▼

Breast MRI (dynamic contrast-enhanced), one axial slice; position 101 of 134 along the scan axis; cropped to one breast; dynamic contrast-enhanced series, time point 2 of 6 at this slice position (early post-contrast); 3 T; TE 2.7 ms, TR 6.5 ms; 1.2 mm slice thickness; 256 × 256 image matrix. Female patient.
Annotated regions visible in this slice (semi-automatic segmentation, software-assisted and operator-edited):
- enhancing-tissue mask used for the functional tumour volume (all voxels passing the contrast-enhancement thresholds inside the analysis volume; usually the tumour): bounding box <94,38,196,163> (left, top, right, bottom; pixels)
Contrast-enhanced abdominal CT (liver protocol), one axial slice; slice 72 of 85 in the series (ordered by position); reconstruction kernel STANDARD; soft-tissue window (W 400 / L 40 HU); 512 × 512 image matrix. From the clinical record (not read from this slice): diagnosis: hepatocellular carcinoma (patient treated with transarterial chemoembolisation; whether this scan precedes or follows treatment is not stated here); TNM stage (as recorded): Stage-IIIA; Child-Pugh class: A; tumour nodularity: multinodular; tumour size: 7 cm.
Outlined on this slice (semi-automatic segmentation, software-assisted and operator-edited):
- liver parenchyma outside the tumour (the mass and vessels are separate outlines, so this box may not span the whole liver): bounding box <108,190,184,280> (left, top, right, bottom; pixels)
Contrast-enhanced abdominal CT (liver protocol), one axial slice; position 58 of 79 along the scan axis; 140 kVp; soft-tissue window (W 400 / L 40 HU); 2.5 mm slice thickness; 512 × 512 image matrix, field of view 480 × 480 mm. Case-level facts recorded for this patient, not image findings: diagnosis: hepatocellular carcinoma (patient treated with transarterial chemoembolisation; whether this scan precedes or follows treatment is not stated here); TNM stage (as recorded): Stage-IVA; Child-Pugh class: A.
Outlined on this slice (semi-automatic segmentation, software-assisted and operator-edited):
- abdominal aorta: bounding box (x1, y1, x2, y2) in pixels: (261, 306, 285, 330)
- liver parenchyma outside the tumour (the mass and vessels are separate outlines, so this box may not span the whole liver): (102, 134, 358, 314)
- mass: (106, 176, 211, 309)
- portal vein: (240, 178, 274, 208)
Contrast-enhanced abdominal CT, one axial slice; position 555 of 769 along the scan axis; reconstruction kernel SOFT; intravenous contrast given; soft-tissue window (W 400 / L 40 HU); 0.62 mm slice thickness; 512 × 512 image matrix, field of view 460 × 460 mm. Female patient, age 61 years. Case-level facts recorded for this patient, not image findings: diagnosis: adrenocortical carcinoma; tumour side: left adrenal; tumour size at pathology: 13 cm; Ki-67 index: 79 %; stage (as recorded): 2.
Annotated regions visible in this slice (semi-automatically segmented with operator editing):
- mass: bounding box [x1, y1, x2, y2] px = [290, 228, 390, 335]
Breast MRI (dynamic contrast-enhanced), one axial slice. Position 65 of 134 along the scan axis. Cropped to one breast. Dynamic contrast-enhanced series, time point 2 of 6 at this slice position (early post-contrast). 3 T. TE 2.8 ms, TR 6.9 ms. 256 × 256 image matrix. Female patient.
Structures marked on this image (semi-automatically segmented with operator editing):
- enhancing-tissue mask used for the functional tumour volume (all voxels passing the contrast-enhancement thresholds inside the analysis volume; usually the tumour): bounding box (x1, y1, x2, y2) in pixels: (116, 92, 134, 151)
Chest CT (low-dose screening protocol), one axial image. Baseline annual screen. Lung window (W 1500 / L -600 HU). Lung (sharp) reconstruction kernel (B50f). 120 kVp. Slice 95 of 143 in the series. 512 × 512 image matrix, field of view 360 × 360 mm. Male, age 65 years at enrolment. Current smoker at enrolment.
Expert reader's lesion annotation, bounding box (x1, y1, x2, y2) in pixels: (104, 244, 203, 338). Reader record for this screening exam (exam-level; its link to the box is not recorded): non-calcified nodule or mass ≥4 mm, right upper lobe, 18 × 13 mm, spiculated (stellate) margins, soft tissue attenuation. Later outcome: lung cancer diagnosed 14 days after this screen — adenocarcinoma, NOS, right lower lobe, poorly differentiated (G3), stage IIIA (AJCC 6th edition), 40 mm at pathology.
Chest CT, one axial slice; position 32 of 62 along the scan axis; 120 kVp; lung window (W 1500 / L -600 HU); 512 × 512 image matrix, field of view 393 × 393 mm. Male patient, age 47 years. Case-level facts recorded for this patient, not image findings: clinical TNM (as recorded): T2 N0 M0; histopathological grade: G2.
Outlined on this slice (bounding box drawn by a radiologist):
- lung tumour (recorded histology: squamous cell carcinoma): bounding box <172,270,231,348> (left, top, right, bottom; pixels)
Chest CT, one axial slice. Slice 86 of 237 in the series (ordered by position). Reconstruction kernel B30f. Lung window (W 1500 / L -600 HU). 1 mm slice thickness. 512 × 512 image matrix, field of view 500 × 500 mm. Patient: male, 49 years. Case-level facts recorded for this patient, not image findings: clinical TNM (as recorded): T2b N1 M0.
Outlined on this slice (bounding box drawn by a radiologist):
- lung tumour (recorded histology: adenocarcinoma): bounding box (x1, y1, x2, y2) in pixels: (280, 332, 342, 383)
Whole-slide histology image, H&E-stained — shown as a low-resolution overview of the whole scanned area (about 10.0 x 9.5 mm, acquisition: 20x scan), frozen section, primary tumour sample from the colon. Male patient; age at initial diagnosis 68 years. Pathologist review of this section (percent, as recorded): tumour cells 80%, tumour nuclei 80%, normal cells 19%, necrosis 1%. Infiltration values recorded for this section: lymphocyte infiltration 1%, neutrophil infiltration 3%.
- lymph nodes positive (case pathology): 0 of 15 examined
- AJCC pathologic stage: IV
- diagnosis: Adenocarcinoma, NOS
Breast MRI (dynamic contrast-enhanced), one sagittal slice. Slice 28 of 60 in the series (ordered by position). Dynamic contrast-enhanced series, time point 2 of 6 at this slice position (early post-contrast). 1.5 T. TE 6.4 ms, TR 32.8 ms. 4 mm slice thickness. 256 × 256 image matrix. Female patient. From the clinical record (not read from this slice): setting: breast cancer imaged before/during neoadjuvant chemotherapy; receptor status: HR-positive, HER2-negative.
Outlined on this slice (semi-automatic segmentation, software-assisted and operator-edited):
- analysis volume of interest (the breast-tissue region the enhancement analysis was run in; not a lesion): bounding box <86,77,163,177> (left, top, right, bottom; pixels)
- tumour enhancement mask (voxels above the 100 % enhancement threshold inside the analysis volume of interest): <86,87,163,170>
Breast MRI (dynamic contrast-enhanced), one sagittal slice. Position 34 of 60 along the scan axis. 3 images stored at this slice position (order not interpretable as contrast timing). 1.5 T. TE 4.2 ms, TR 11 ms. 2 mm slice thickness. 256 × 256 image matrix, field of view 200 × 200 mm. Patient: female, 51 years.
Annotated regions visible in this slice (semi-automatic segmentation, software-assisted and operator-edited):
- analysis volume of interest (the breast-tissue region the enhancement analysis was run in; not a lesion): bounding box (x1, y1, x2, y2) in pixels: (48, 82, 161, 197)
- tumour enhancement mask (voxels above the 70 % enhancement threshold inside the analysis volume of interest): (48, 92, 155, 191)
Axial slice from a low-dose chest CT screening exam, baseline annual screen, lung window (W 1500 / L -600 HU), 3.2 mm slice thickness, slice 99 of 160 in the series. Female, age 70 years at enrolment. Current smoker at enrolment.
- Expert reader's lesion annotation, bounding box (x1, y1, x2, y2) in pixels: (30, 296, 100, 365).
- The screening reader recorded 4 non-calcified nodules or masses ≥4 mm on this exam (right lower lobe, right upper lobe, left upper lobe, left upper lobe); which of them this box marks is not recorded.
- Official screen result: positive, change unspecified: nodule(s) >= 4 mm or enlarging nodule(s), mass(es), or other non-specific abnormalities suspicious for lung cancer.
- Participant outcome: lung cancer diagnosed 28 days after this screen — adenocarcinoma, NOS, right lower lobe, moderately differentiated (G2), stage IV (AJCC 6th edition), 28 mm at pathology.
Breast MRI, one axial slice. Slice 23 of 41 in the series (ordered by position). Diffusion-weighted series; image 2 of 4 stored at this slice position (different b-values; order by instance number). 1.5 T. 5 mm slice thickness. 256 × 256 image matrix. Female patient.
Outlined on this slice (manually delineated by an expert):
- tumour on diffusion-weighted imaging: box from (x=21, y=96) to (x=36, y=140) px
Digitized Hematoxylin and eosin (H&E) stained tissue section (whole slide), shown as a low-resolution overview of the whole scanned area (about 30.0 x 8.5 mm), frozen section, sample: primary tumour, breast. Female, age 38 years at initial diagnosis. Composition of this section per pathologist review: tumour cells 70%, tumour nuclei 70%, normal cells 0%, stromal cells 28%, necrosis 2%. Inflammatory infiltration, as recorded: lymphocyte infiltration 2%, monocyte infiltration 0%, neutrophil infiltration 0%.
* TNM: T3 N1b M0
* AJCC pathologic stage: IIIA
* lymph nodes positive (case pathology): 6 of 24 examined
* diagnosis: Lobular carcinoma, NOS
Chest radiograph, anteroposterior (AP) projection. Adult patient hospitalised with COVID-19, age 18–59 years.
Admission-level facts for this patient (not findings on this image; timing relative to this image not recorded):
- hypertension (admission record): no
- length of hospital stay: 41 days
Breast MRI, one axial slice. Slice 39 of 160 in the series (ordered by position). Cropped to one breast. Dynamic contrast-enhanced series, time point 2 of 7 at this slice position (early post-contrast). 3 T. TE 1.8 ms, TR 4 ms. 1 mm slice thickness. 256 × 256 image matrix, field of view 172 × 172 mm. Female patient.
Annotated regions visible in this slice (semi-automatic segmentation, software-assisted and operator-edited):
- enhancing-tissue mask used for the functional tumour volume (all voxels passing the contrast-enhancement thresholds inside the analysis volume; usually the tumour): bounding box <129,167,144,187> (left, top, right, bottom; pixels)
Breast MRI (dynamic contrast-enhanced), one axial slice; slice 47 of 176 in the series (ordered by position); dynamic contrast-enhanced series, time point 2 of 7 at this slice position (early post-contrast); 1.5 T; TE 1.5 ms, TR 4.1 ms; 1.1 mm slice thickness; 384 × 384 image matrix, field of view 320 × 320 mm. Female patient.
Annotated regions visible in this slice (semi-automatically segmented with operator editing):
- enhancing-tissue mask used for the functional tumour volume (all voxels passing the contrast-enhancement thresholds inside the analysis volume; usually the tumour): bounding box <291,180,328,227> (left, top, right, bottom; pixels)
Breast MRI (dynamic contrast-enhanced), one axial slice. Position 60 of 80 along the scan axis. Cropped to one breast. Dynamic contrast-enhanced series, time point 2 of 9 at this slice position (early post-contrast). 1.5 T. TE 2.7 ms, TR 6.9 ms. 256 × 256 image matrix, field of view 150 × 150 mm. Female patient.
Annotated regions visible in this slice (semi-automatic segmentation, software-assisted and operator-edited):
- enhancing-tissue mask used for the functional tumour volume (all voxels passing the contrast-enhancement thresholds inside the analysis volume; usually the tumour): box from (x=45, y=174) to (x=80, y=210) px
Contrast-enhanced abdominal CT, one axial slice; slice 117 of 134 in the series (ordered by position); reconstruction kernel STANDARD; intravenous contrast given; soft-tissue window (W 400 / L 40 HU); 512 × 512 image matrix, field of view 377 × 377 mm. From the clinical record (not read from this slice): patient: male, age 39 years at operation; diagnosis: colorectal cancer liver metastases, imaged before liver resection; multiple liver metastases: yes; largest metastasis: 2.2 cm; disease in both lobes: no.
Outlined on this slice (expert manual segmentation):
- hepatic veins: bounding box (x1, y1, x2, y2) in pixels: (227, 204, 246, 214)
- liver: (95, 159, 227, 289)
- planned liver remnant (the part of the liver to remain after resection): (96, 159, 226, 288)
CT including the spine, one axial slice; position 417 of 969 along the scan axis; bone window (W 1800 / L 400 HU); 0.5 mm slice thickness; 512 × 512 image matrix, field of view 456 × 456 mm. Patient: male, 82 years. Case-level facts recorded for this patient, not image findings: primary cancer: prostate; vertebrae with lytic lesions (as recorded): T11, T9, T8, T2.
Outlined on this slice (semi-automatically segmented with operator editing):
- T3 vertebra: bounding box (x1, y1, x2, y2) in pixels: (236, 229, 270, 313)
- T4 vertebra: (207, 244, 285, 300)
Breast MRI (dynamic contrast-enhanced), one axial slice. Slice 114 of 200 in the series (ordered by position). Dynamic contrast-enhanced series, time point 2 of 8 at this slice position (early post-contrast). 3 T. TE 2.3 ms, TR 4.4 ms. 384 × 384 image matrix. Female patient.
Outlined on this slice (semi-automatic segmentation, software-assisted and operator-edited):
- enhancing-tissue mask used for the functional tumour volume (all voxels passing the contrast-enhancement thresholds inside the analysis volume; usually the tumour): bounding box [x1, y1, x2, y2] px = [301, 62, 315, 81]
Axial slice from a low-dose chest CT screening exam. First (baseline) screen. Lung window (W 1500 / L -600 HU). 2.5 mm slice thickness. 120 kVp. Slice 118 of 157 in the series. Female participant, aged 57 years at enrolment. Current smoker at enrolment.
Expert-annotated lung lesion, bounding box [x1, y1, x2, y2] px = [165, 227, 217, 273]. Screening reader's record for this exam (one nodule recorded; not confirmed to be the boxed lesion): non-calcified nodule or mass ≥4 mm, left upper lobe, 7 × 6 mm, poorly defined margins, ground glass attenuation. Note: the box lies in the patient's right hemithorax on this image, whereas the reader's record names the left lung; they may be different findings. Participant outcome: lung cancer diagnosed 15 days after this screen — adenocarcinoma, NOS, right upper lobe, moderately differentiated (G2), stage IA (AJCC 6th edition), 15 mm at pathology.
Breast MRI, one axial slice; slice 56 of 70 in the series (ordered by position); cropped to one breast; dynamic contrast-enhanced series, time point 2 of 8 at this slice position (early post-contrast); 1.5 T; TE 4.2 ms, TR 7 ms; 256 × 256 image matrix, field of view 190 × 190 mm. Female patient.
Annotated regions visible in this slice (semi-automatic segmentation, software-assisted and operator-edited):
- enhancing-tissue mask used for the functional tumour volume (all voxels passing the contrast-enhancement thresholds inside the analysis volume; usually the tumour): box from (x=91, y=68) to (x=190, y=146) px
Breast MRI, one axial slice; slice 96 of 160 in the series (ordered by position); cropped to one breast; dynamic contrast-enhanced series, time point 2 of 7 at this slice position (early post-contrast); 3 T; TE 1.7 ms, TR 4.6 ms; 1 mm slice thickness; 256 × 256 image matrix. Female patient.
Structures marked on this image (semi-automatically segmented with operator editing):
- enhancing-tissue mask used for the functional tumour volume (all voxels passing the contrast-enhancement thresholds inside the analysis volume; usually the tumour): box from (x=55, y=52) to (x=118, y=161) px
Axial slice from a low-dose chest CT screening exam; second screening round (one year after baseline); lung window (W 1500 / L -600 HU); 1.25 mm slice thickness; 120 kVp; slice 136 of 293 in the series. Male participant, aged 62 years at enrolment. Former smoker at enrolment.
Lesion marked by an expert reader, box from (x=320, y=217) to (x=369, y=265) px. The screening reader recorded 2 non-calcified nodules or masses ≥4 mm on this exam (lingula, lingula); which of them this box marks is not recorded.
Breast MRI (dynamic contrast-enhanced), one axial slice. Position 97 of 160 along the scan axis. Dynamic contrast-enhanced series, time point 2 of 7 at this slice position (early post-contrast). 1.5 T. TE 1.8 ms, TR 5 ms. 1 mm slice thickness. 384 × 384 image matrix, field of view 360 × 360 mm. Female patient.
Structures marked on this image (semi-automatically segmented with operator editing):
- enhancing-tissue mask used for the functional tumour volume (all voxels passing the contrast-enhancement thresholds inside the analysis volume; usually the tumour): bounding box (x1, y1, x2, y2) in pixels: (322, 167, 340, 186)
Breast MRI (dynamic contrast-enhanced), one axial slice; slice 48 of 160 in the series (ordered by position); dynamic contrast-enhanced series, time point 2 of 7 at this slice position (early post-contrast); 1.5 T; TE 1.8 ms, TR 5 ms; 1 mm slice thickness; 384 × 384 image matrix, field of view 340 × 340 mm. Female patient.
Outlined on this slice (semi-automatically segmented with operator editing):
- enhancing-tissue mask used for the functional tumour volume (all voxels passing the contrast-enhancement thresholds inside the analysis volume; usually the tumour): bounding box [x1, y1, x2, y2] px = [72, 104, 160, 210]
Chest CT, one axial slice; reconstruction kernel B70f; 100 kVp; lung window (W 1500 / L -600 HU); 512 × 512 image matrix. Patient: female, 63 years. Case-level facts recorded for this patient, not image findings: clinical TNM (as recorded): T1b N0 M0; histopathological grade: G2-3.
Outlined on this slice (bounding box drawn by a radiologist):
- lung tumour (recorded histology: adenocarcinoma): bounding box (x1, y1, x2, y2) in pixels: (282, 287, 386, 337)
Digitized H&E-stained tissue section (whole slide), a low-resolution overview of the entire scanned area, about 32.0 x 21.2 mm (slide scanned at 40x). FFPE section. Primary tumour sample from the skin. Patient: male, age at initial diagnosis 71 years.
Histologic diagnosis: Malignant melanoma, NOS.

▲

**Description of the task**
In the material above, transcribe exactly the lines beginning at the one with "- mass: bounding" and ending at the one with "92, 134, 151)", both included.

**Task response**
- mass: bounding box [x1, y1, x2, y2] px = [290, 228, 390, 335]
Breast MRI (dynamic contrast-enhanced), one axial slice. Position 65 of 134 along the scan axis. Cropped to one breast. Dynamic contrast-enhanced series, time point 2 of 6 at this slice position (early post-contrast). 3 T. TE 2.8 ms, TR 6.9 ms. 256 × 256 image matrix. Female patient.
Structures marked on this image (semi-automatically segmented with operator editing):
- enhancing-tissue mask used for the functional tumour volume (all voxels passing the contrast-enhancement thresholds inside the analysis volume; usually the tumour): bounding box (x1, y1, x2, y2) in pixels: (116, 92, 134, 151)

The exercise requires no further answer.